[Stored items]
_ _ _ _
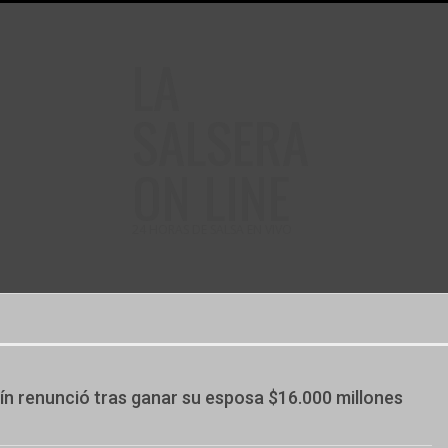
LA
SALSERA
ON LINE
24 HORAS DE SALSA EN VIVO
ín renunció tras ganar su esposa $16.000 millones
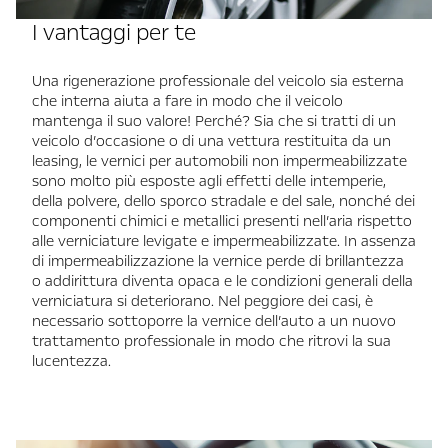
I vantaggi per te
Una rigenerazione professionale del veicolo sia esterna
che interna aiuta a fare in modo che il veicolo
mantenga il suo valore! Perché? Sia che si tratti di un
veicolo d’occasione o di una vettura restituita da un
leasing, le vernici per automobili non impermeabilizzate
sono molto più esposte agli effetti delle intemperie,
della polvere, dello sporco stradale e del sale, nonché dei
componenti chimici e metallici presenti nell’aria rispetto
alle verniciature levigate e impermeabilizzate. In assenza
di impermeabilizzazione la vernice perde di brillantezza
o addirittura diventa opaca e le condizioni generali della
verniciatura si deteriorano. Nel peggiore dei casi, è
necessario sottoporre la vernice dell’auto a un nuovo
trattamento professionale in modo che ritrovi la sua
lucentezza.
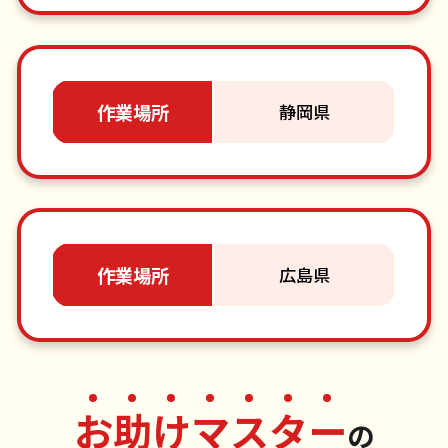
作業場所
静岡県
作業場所
広島県
お
助
け
マ
ス
タ
ー
の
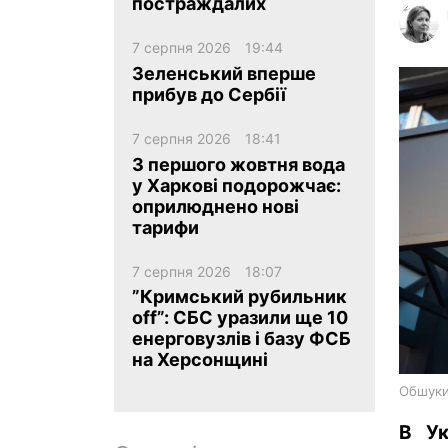
постраждалих
7 серпня 2026
19:44
Зеленський вперше
прибув до Сербії
7 серпня 2026
18:41
ua
ru
en
З першого жовтня вода
у Харкові подорожчає:
оприлюднено нові
тарифи
7 серпня 2026
18:07
”Кримський рубильник
off”: СБС уразили ще 10
енерговузлів і базу ФСБ
на Херсонщині
Обшуки
В Ук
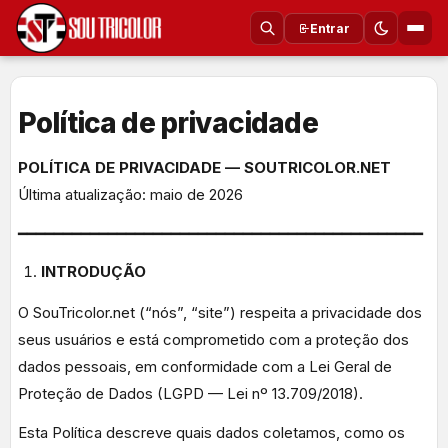
Entrar
Política de privacidade
POLÍTICA DE PRIVACIDADE — SOUTRICOLOR.NET
Última atualização: maio de 2026
━━━━━━━━━━━━━━━━━━━━━━━━━━━━━━━━━━━━━━━━━━━━━
INTRODUÇÃO
O SouTricolor.net (“nós”, “site”) respeita a privacidade dos
seus usuários e está comprometido com a proteção dos
dados pessoais, em conformidade com a Lei Geral de
Proteção de Dados (LGPD — Lei nº 13.709/2018).
Esta Política descreve quais dados coletamos, como os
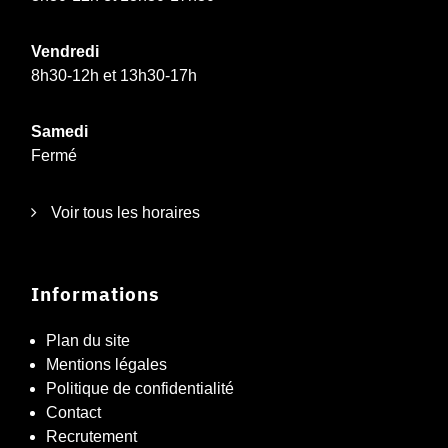
Vendredi
8h30-12h et 13h30-17h
Samedi
Fermé
Voir tous les horaires
Informations
Plan du site
Mentions légales
Politique de confidentialité
Contact
Recrutement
_ _ _ _
» **Aim of the exercise**
Print every record above exactly, but no pictures.

» **Answer to this exercise**
LA
SALSERA
ON LINE
24 HORAS DE SALSA EN VIVO
ín renunció tras ganar su esposa $16.000 millones
I vantaggi per te
Una rigenerazione professionale del veicolo sia esterna
che interna aiuta a fare in modo che il veicolo
mantenga il suo valore! Perché? Sia che si tratti di un
veicolo d’occasione o di una vettura restituita da un
leasing, le vernici per automobili non impermeabilizzate
sono molto più esposte agli effetti delle intemperie,
della polvere, dello sporco stradale e del sale, nonché dei
componenti chimici e metallici presenti nell’aria rispetto
alle verniciature levigate e impermeabilizzate. In assenza
di impermeabilizzazione la vernice perde di brillantezza
o addirittura diventa opaca e le condizioni generali della
verniciatura si deteriorano. Nel peggiore dei casi, è
necessario sottoporre la vernice dell’auto a un nuovo
trattamento professionale in modo che ritrovi la sua
lucentezza.
作業場所
静岡県
作業場所
広島県
お
助
け
マ
ス
タ
ー
の
постраждалих
7 серпня 2026
19:44
Зеленський вперше
прибув до Сербії
7 серпня 2026
18:41
ua
ru
en
З першого жовтня вода
у Харкові подорожчає:
оприлюднено нові
тарифи
7 серпня 2026
18:07
”Кримський рубильник
off”: СБС уразили ще 10
енерговузлів і базу ФСБ
на Херсонщині
Обшуки
В Ук
Entrar
Política de privacidade
POLÍTICA DE PRIVACIDADE — SOUTRICOLOR.NET
Última atualização: maio de 2026
━━━━━━━━━━━━━━━━━━━━━━━━━━━━━━━━━━━━━━━━━━━━━
INTRODUÇÃO
O SouTricolor.net (“nós”, “site”) respeita a privacidade dos
seus usuários e está comprometido com a proteção dos
dados pessoais, em conformidade com a Lei Geral de
Proteção de Dados (LGPD — Lei nº 13.709/2018).
Esta Política descreve quais dados coletamos, como os
Vendredi
8h30-12h et 13h30-17h
Samedi
Fermé
Voir tous les horaires
Informations
Plan du site
Mentions légales
Politique de confidentialité
Contact
Recrutement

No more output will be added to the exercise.